Records excerpted from a collection
-.-.-

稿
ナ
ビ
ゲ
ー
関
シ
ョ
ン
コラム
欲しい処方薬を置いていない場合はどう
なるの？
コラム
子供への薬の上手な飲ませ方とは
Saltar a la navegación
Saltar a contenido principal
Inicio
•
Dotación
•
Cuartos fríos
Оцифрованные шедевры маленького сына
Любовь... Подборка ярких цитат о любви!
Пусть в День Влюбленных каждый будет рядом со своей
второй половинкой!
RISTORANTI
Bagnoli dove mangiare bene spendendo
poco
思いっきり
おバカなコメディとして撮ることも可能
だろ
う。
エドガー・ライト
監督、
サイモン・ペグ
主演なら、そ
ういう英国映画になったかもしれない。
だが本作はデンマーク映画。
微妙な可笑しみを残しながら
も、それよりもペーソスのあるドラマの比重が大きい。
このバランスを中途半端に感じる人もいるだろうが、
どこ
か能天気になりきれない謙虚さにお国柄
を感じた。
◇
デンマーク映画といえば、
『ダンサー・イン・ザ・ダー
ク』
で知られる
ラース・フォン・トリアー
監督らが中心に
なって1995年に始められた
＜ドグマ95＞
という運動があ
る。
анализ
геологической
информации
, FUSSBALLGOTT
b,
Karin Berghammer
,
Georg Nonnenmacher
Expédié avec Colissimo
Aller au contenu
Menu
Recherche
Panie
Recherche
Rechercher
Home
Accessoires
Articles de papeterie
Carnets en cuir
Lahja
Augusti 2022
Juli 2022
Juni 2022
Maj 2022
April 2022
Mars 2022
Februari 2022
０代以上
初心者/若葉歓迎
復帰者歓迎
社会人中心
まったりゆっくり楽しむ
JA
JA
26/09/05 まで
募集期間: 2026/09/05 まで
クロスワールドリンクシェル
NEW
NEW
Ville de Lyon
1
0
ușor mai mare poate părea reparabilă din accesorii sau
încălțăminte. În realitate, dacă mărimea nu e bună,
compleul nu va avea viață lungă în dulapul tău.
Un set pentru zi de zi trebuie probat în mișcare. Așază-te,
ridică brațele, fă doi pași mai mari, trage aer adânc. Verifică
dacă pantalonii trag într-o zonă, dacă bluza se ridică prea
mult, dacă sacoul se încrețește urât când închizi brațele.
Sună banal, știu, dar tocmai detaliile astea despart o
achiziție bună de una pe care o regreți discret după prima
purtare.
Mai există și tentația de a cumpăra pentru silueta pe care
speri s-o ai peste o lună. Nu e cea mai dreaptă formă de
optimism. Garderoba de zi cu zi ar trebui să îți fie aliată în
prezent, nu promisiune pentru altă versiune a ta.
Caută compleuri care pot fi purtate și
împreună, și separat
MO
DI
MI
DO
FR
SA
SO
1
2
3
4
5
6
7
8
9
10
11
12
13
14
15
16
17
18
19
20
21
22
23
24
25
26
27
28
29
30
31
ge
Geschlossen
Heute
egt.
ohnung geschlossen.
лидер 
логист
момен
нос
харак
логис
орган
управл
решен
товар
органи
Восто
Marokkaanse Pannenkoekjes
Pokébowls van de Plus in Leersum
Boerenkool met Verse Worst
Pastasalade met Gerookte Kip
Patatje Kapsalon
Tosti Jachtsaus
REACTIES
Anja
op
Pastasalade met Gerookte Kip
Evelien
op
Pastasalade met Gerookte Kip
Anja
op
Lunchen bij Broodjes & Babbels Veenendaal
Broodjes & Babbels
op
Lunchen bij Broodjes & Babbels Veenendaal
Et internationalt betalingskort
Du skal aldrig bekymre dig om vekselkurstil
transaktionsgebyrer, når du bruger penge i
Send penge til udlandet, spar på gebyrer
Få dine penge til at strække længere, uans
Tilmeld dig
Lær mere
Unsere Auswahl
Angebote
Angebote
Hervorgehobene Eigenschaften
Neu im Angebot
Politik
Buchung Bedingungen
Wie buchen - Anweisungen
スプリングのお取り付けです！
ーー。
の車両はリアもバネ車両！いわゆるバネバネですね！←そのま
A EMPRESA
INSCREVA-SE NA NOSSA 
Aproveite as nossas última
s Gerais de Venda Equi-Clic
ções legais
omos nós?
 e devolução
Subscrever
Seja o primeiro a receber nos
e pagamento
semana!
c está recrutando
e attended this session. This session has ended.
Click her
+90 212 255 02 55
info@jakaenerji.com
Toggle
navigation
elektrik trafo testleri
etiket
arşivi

-.-.-

## [WHAT YOU NEED TO DO]
Within the entries above, how many lines contain "penge"? Respond with the number only.

## [SOLVED PROBLEM]
3